==== INFORMATION PROVIDED ====

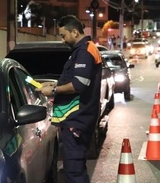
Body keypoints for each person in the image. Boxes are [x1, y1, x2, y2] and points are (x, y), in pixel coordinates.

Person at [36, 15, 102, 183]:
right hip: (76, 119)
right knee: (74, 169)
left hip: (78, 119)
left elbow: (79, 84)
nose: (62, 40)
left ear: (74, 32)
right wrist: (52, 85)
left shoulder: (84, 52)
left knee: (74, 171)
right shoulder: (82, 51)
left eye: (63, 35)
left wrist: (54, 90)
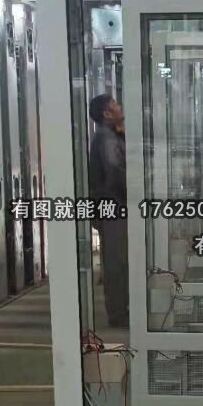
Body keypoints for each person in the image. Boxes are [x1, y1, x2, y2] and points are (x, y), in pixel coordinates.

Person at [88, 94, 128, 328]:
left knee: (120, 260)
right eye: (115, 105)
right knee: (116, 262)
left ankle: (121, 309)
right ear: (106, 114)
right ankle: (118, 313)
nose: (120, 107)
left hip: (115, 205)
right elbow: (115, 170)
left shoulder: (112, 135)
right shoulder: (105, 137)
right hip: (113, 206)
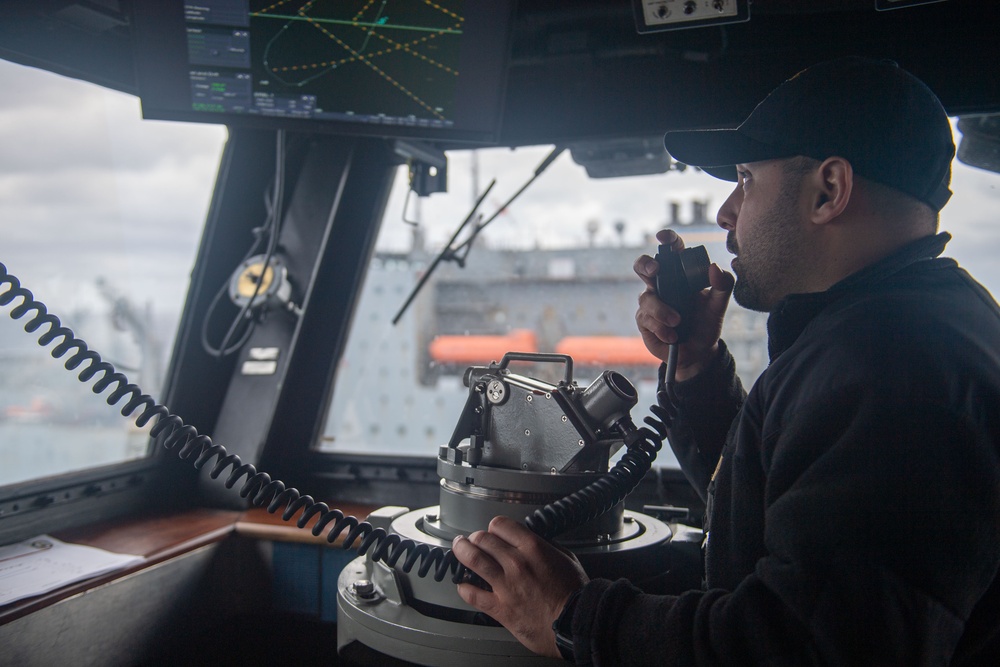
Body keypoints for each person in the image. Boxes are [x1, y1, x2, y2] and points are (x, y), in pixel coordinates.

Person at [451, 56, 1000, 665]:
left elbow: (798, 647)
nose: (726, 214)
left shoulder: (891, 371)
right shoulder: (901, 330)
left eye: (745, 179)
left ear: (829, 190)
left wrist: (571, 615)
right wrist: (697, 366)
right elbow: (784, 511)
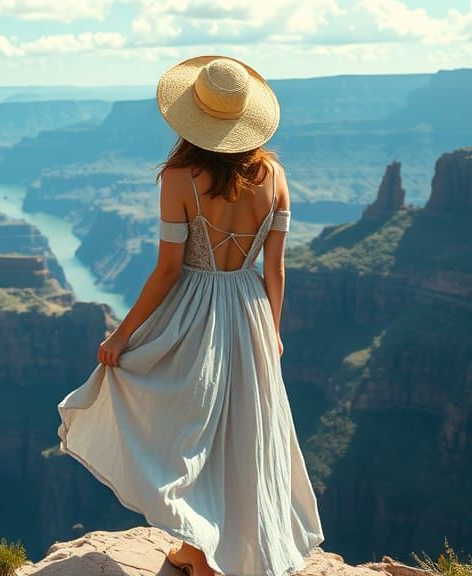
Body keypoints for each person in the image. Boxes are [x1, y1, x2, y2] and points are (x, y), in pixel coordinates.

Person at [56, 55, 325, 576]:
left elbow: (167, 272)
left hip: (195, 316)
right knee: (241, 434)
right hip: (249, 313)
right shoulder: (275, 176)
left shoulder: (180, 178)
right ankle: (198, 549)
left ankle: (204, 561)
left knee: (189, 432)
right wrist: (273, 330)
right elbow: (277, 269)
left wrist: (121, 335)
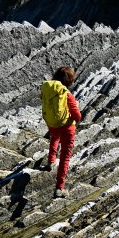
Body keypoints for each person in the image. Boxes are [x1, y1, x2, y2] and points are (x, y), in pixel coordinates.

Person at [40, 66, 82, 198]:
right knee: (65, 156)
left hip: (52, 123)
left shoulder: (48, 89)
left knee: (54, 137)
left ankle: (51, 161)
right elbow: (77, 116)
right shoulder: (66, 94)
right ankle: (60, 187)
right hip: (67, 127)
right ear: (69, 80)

====
==== INFORMATION PROVIDED ====

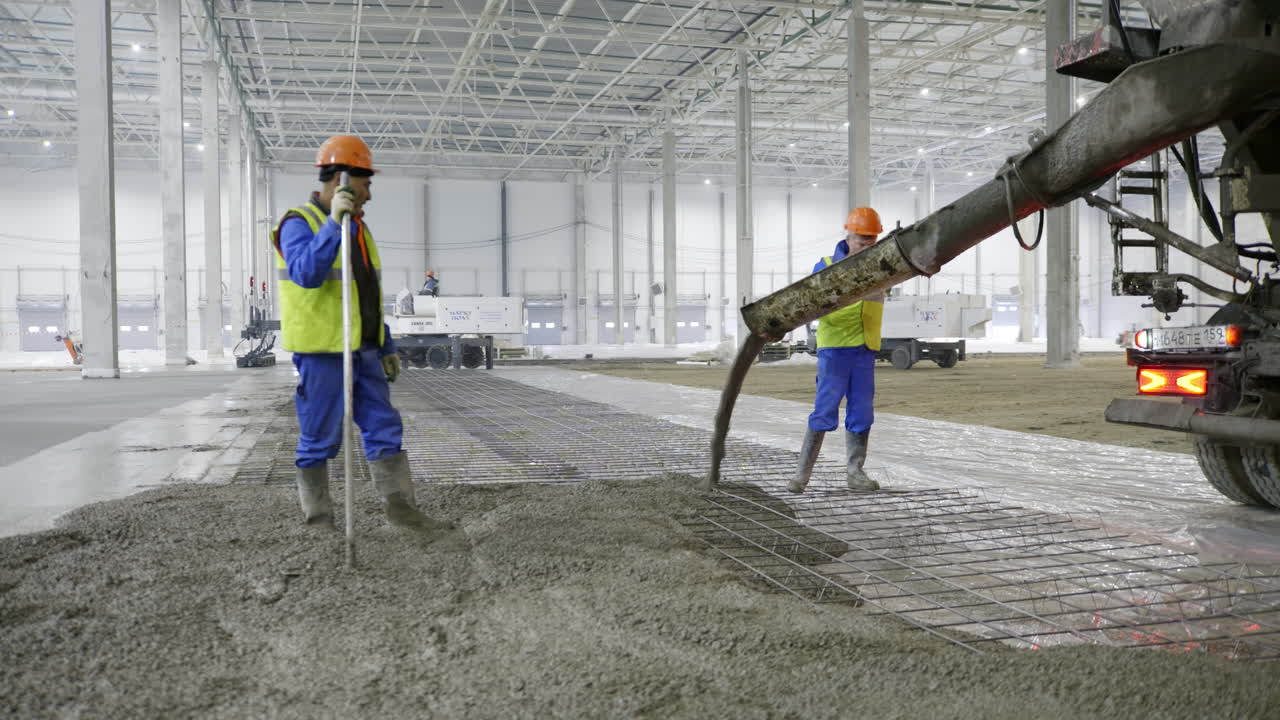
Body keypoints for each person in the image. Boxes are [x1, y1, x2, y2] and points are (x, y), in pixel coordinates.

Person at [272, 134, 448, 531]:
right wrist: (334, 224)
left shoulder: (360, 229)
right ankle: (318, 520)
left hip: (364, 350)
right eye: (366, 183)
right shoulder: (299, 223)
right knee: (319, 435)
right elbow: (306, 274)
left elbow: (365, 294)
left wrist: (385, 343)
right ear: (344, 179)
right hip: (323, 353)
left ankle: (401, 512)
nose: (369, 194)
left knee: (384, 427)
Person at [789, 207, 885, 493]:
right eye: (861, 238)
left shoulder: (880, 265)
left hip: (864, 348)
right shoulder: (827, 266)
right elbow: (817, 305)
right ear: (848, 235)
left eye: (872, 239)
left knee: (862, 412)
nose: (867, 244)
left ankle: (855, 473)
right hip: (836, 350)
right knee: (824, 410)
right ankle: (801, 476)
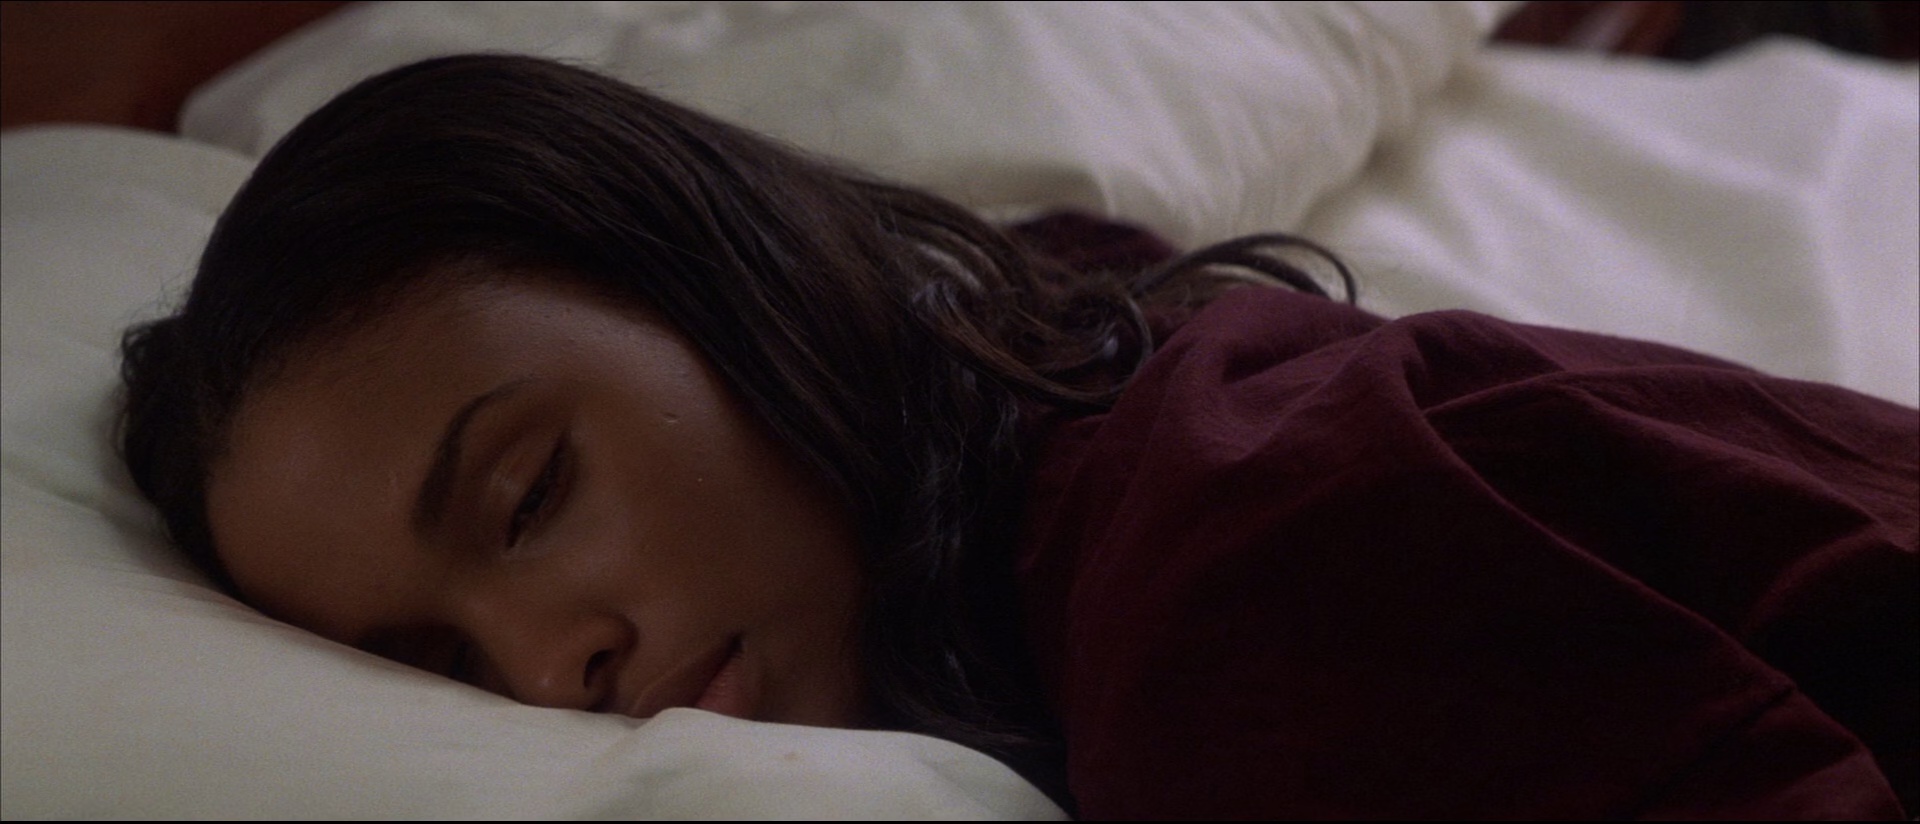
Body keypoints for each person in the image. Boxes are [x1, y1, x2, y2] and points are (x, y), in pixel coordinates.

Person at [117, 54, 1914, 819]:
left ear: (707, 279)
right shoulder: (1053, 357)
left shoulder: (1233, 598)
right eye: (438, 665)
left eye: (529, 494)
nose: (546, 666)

====

» WHAT YOU NEED TO DO: What is needed is every line of the records above that contains the word "elbow".

» RESPONSE AREA:
left elbow: (79, 84)
right elbow: (115, 170)
left elbow: (798, 647)
right elbow: (784, 511)
left elbow: (167, 272)
right elbow: (277, 269)
right elbow: (77, 116)
right elbow: (306, 274)
left elbow: (365, 294)
right elbow: (817, 305)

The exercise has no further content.